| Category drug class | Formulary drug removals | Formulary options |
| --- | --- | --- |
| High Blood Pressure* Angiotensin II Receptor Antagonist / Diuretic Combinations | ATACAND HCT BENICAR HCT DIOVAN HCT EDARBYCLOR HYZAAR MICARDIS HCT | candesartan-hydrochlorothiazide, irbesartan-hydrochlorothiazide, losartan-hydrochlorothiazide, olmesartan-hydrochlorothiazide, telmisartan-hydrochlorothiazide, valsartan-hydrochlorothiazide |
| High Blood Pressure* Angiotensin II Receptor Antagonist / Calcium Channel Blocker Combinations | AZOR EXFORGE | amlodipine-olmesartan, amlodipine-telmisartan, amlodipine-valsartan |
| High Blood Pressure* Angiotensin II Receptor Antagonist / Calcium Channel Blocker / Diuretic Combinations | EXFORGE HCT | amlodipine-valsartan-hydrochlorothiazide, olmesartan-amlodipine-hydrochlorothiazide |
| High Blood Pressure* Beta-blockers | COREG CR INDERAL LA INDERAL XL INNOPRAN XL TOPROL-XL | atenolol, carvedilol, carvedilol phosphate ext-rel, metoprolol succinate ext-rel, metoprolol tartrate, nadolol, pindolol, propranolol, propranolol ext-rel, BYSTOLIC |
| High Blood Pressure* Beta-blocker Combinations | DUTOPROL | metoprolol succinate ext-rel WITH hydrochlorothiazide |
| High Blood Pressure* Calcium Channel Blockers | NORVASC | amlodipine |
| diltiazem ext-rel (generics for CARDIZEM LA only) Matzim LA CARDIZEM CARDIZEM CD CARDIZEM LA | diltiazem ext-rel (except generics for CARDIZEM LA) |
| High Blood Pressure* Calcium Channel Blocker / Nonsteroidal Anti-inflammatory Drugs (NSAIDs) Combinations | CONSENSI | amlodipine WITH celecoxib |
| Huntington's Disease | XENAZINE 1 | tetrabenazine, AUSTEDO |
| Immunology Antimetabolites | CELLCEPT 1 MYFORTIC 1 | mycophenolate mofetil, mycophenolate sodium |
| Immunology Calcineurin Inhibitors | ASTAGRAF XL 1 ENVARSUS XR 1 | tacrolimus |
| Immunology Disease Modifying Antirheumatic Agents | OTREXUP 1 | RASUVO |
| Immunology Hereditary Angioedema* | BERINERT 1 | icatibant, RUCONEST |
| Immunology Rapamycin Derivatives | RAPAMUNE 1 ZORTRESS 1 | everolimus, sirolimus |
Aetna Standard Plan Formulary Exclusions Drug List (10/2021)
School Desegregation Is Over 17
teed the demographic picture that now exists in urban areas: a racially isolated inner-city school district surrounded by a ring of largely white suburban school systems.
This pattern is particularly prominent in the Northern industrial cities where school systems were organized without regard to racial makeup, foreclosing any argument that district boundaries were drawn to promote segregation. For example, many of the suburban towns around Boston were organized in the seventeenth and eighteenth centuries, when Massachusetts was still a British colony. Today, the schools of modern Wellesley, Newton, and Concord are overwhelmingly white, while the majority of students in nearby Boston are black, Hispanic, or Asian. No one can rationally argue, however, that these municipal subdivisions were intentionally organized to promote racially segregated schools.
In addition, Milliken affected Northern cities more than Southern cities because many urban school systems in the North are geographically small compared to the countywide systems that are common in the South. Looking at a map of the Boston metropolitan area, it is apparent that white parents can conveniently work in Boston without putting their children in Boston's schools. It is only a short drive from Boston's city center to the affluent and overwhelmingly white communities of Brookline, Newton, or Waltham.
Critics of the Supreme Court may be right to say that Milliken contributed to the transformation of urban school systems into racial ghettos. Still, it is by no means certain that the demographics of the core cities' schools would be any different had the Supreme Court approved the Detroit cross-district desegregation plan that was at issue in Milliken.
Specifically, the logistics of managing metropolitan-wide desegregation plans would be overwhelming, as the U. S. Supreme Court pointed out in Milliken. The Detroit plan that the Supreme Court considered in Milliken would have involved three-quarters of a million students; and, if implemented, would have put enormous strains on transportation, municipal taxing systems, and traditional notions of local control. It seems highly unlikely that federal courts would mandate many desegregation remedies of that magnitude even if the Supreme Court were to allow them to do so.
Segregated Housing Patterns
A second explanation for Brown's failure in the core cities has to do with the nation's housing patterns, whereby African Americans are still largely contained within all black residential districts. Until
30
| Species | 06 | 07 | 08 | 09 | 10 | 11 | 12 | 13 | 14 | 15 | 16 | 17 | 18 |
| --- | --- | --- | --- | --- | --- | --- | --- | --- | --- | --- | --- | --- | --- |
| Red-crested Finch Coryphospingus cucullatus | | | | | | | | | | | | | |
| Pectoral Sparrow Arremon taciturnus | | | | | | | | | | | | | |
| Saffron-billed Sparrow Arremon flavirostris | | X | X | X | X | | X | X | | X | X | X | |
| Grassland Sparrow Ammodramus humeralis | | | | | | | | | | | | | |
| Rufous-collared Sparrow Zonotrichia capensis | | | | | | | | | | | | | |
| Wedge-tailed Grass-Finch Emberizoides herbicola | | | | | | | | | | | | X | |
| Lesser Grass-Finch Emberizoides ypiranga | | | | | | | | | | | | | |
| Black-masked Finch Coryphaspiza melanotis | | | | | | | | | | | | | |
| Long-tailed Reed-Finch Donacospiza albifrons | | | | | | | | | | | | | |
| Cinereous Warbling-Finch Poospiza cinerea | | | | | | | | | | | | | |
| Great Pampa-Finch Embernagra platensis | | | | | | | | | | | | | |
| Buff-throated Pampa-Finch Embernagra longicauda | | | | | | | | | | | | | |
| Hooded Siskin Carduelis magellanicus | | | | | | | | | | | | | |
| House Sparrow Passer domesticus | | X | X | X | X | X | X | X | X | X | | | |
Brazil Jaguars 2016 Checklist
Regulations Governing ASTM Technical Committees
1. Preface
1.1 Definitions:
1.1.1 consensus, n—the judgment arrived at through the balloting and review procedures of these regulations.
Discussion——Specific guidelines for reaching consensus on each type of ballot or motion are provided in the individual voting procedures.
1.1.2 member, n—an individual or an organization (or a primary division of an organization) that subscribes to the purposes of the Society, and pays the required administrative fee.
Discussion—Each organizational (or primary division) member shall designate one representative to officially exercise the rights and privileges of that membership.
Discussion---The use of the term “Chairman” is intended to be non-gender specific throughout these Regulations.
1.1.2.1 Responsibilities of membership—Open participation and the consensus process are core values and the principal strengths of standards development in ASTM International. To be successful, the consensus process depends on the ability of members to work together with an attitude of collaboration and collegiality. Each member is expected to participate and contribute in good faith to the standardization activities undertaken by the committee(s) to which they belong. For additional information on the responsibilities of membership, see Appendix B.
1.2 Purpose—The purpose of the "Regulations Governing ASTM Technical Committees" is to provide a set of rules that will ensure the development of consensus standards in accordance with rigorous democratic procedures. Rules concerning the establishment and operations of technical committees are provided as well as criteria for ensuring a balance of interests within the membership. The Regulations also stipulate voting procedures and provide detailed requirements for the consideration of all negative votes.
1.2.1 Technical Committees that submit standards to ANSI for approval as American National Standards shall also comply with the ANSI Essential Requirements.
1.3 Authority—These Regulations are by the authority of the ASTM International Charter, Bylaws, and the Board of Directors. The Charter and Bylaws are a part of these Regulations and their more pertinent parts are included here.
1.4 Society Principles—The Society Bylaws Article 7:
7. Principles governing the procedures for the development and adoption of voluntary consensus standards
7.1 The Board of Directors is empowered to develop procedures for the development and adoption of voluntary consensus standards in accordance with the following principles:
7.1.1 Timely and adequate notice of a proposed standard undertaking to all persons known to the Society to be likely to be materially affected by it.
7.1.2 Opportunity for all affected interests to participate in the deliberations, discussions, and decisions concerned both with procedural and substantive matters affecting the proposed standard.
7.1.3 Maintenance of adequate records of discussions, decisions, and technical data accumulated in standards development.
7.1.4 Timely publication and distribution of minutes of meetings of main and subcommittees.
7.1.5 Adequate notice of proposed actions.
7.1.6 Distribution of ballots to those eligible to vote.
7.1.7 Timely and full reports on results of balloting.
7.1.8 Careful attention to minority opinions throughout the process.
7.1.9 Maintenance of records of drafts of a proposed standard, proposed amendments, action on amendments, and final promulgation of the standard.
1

+++

## PROBLEM TO SOLVE
Each line of the data that includes the word "records" counts once; report the total and nothing more.

## YOUR SOLUTION
2